### [Page text]
Wednesday, March 9, 2016

Increasing yields through improved and adaptable maize seeds

By Bob Aston
The Kenya Plant Health Inspectorate Service (KEPHIS) in collaboration with the Agricultural Sector Development Support Programme (ASDSP)-Laikipia, held a training workshop on adaptable seeds for 30 maize value chain groups on March 3, 2016 at Nyaki Hotel in Nyahururu.
Speaking during the training, Mr. Jonah Kahwai, KEPHIS-Nakuru Field Inspector said that access to improved and adaptable seeds is crucial for the food and income security for farmers. He noted that many farmers experience poor yields due to planting wrong seed varieties.
Mr. Jonah Kahwai,KEPHIS training maize group leaders on adaptable seeds


“It is important for farmers to grow seeds which grown well in their geographical zone. Quality of seed is paramount for successful crop production,” said Mr. Kahwai.
He urged farmers from dry parts of Laikipia to plant early maturing seed varieties, as they are tolerant to drought conditions and low nitrogen in the soil. Early maturing varieties include KATCB,DH01 to DH10,WS102,PH1, PAN 4M, WS204,WH003,WH101,WH105,SC DUMA,MH04,  and SC PUNDA MILIA.
He said that medium attitude varieties take 4-5 months to mature. The varieties include WH507, WH504, WH505, KH500-33A, KH500-31A, KH500-49A, H624, H512 to H526, DK8031, WE1101, PAN 7M, and PHB30G19.
High attitude varieties include KH600-23A, KH600-14E, KH600-15A, H614, H6213, H629, H628, and FS650. The varieties in this region take up to six months to mature.
He said that KEPHIS as a certifying agency ensures that seed in market is of set quality standards as stipulated in the Seed and Plant Varieties Act Cap 326 of the Laws of Kenya.

Extracted records:
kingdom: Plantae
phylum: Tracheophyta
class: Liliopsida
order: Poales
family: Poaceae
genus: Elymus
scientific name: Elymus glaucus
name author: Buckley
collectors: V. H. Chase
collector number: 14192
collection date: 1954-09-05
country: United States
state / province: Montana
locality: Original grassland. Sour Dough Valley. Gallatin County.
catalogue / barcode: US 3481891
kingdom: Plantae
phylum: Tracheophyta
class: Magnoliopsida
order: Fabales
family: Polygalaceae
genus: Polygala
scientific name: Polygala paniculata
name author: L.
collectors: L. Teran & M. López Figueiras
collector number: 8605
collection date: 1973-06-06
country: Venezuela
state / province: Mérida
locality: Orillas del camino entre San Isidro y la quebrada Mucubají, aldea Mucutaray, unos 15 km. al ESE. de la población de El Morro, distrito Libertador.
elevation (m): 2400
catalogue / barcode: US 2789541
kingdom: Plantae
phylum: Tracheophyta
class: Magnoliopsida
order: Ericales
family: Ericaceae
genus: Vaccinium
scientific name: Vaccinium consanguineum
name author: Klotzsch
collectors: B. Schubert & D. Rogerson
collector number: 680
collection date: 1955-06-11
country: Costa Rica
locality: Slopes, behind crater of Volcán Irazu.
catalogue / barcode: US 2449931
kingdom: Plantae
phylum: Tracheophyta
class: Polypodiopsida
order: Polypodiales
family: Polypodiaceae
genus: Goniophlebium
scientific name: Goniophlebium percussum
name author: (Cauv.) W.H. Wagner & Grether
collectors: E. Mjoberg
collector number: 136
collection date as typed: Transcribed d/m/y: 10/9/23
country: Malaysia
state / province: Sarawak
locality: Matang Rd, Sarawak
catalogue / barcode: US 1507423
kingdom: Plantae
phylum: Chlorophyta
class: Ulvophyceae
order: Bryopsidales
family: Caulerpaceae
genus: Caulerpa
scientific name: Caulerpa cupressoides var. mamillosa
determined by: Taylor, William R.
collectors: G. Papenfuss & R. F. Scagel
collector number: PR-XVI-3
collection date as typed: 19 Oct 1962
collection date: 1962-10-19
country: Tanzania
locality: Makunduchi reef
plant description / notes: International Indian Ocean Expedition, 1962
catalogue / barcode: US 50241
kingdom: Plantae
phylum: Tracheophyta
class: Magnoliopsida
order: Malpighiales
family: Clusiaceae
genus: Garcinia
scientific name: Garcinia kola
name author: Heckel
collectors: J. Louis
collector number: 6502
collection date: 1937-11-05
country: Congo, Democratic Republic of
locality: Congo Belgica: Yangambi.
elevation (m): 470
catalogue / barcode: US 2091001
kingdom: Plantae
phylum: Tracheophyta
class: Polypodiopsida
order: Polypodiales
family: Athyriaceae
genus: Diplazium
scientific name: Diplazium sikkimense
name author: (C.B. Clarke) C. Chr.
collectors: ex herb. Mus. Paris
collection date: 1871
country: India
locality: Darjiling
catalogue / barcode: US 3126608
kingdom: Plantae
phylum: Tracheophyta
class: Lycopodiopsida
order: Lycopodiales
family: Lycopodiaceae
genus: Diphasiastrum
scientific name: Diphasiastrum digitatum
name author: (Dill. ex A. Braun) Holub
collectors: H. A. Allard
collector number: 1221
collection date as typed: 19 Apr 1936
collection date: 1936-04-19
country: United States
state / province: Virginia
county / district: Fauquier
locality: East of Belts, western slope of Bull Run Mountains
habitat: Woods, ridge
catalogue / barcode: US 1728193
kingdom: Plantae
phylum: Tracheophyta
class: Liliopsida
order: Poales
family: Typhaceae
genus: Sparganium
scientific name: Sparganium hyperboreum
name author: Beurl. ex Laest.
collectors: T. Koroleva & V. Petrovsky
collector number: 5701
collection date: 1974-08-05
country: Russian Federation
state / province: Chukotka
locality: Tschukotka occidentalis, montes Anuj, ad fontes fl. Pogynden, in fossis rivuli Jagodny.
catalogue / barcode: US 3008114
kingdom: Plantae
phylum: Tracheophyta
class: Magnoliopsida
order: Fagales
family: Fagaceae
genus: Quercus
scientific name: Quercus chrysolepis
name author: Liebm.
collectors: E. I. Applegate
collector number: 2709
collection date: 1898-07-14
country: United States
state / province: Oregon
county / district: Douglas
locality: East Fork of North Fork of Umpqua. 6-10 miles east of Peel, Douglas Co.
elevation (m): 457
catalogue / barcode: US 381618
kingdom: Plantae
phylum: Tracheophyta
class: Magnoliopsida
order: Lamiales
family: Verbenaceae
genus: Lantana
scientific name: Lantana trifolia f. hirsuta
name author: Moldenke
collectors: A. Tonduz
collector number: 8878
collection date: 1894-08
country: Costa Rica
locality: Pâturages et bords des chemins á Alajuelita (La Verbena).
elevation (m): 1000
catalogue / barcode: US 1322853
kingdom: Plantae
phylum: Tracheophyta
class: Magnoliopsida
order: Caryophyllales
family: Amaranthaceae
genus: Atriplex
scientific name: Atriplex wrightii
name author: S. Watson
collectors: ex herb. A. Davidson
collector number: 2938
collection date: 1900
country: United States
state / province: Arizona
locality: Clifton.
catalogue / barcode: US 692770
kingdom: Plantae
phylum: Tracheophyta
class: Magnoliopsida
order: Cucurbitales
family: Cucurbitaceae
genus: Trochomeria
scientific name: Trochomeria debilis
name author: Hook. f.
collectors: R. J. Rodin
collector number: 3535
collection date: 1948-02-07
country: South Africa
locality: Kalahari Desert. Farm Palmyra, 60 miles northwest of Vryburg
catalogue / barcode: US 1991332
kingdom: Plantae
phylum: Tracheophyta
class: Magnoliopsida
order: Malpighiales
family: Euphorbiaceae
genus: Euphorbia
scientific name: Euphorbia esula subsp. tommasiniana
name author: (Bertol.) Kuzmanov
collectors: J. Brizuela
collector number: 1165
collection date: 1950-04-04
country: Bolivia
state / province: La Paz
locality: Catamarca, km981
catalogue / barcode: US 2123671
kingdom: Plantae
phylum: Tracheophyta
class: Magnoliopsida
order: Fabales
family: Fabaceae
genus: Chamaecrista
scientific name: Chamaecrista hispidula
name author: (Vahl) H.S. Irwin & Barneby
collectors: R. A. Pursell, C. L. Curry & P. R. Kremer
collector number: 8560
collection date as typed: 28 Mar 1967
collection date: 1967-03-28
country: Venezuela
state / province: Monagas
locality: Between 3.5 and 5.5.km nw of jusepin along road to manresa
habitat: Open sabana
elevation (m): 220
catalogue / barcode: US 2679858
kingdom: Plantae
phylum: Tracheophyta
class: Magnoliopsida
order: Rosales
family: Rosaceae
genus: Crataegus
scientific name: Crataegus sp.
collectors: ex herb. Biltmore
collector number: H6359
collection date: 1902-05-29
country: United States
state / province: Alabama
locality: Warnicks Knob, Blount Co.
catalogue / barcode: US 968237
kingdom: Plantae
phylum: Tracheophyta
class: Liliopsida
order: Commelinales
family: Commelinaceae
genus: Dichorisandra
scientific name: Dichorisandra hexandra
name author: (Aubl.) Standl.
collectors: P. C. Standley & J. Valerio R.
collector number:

### [Study questions]
[1] In the page text, shorten the paragraph that begins "Speaking during the training, Mr. Jonah Kahwai" while keeping its main facts.
[2] Carry the article on adaptable maize seeds forward from its final sentence.

### [Answers below]
[1] At the training, KEPHIS-Nakuru Field Inspector Jonah Kahwai said that access to improved, adaptable seeds is key to farmers' food and income security, and that many farmers get poor yields because they plant the wrong seed varieties.

[2]
He noted that the Seeds and Plant Variety Act gives guidelines on regulating the release and registration of new crop varieties by ensuring the release of only superior crop varieties in terms of yields or other special attributes.
Different type pf grains
“The characteristics used to distinguish seed varieties should be very clear. One has to look at genetic factors, purity, viability, and vigour,” said Mr. Kahwai.
He noted that seed certification ensures that seed sold to farmers meet minimum government set quality standards to maximize their crop production, promote seed trade by complying with set regulations and to curb the spread of seed borne pest/diseases and weeds.
“Contravening the seeds and plants varieties Act 326 is an offense that can attract a fine not exceeding one million shillings or imprisonment for a term not exceeding 2 years or both,” said Mr. Kahwai.
He said that KEPHIS also does post seed certification survey. The survey involves inspection of all seed seller’s premises in order to ensure that the seeds in markets have undergone certification, to get feedback from farmers, to ensure that the certification for seed lot is valid, and to ensure operation of only KEPHIS licensed seed sellers.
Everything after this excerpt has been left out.